Task instructions: Hand back the entries below exactly.

Provided data:
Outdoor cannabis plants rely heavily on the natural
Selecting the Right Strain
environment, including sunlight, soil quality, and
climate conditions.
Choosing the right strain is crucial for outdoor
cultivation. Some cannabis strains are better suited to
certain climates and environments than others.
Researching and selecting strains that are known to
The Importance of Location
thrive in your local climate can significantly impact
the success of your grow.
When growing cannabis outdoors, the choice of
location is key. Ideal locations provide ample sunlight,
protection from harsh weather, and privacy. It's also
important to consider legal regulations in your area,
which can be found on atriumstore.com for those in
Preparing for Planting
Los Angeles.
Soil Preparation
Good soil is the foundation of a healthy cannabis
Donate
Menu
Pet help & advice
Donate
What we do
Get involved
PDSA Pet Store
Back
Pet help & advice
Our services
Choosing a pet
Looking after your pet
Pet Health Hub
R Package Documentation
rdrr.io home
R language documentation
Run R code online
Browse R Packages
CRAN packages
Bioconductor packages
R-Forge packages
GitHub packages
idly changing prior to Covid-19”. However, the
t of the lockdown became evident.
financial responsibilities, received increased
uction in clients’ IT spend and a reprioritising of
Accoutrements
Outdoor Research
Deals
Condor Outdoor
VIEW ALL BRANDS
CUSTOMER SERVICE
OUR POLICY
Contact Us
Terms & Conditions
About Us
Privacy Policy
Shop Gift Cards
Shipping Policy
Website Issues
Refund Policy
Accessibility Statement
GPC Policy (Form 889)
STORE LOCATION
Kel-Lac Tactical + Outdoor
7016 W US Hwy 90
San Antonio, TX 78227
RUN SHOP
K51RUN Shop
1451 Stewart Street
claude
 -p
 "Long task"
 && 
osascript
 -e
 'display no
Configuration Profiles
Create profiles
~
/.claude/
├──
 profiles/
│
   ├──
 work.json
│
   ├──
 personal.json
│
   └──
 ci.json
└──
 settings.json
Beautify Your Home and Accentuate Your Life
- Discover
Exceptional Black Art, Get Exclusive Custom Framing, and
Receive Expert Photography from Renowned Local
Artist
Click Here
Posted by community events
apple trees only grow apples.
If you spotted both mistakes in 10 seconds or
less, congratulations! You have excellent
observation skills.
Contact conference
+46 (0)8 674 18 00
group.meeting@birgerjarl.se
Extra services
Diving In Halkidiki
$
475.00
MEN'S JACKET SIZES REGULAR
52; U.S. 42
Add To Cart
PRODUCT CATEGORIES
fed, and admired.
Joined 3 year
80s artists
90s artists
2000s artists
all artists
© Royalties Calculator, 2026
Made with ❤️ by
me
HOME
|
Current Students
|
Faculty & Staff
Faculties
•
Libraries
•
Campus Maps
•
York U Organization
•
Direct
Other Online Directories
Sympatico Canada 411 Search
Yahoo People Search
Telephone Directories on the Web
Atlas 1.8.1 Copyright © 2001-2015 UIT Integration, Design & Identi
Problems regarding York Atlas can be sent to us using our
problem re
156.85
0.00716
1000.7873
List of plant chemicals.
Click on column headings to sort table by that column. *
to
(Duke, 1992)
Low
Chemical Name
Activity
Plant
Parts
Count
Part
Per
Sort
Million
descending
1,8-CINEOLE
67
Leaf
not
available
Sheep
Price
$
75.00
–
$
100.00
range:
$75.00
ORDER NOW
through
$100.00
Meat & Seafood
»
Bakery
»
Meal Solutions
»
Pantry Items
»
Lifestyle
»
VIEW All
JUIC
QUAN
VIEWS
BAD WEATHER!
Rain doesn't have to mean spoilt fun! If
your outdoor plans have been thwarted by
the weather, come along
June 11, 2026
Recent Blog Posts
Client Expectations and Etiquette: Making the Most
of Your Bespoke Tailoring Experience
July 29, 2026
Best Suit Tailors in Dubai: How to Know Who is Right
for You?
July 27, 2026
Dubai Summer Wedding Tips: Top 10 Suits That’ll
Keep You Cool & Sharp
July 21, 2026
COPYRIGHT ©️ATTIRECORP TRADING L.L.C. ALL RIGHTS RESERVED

Output of the exercise:
Outdoor cannabis plants rely heavily on the natural
Selecting the Right Strain
environment, including sunlight, soil quality, and
climate conditions.
Choosing the right strain is crucial for outdoor
cultivation. Some cannabis strains are better suited to
certain climates and environments than others.
Researching and selecting strains that are known to
The Importance of Location
thrive in your local climate can significantly impact
the success of your grow.
When growing cannabis outdoors, the choice of
location is key. Ideal locations provide ample sunlight,
protection from harsh weather, and privacy. It's also
important to consider legal regulations in your area,
which can be found on atriumstore.com for those in
Preparing for Planting
Los Angeles.
Soil Preparation
Good soil is the foundation of a healthy cannabis
Donate
Menu
Pet help & advice
Donate
What we do
Get involved
PDSA Pet Store
Back
Pet help & advice
Our services
Choosing a pet
Looking after your pet
Pet Health Hub
R Package Documentation
rdrr.io home
R language documentation
Run R code online
Browse R Packages
CRAN packages
Bioconductor packages
R-Forge packages
GitHub packages
idly changing prior to Covid-19”. However, the
t of the lockdown became evident.
financial responsibilities, received increased
uction in clients’ IT spend and a reprioritising of
Accoutrements
Outdoor Research
Deals
Condor Outdoor
VIEW ALL BRANDS
CUSTOMER SERVICE
OUR POLICY
Contact Us
Terms & Conditions
About Us
Privacy Policy
Shop Gift Cards
Shipping Policy
Website Issues
Refund Policy
Accessibility Statement
GPC Policy (Form 889)
STORE LOCATION
Kel-Lac Tactical + Outdoor
7016 W US Hwy 90
San Antonio, TX 78227
RUN SHOP
K51RUN Shop
1451 Stewart Street
claude
 -p
 "Long task"
 && 
osascript
 -e
 'display no
Configuration Profiles
Create profiles
~
/.claude/
├──
 profiles/
│
   ├──
 work.json
│
   ├──
 personal.json
│
   └──
 ci.json
└──
 settings.json
Beautify Your Home and Accentuate Your Life
- Discover
Exceptional Black Art, Get Exclusive Custom Framing, and
Receive Expert Photography from Renowned Local
Artist
Click Here
Posted by community events
apple trees only grow apples.
If you spotted both mistakes in 10 seconds or
less, congratulations! You have excellent
observation skills.
Contact conference
+46 (0)8 674 18 00
group.meeting@birgerjarl.se
Extra services
Diving In Halkidiki
$
475.00
MEN'S JACKET SIZES REGULAR
52; U.S. 42
Add To Cart
PRODUCT CATEGORIES
fed, and admired.
Joined 3 year
80s artists
90s artists
2000s artists
all artists
© Royalties Calculator, 2026
Made with ❤️ by
me
HOME
|
Current Students
|
Faculty & Staff
Faculties
•
Libraries
•
Campus Maps
•
York U Organization
•
Direct
Other Online Directories
Sympatico Canada 411 Search
Yahoo People Search
Telephone Directories on the Web
Atlas 1.8.1 Copyright © 2001-2015 UIT Integration, Design & Identi
Problems regarding York Atlas can be sent to us using our
problem re
156.85
0.00716
1000.7873
List of plant chemicals.
Click on column headings to sort table by that column. *
to
(Duke, 1992)
Low
Chemical Name
Activity
Plant
Parts
Count
Part
Per
Sort
Million
descending
1,8-CINEOLE
67
Leaf
not
available
Sheep
Price
$
75.00
–
$
100.00
range:
$75.00
ORDER NOW
through
$100.00
Meat & Seafood
»
Bakery
»
Meal Solutions
»
Pantry Items
»
Lifestyle
»
VIEW All
JUIC
QUAN
VIEWS
BAD WEATHER!
Rain doesn't have to mean spoilt fun! If
your outdoor plans have been thwarted by
the weather, come along
June 11, 2026
Recent Blog Posts
Client Expectations and Etiquette: Making the Most
of Your Bespoke Tailoring Experience
July 29, 2026
Best Suit Tailors in Dubai: How to Know Who is Right
for You?
July 27, 2026
Dubai Summer Wedding Tips: Top 10 Suits That’ll
Keep You Cool & Sharp
July 21, 2026
COPYRIGHT ©️ATTIRECORP TRADING L.L.C. ALL RIGHTS RESERVED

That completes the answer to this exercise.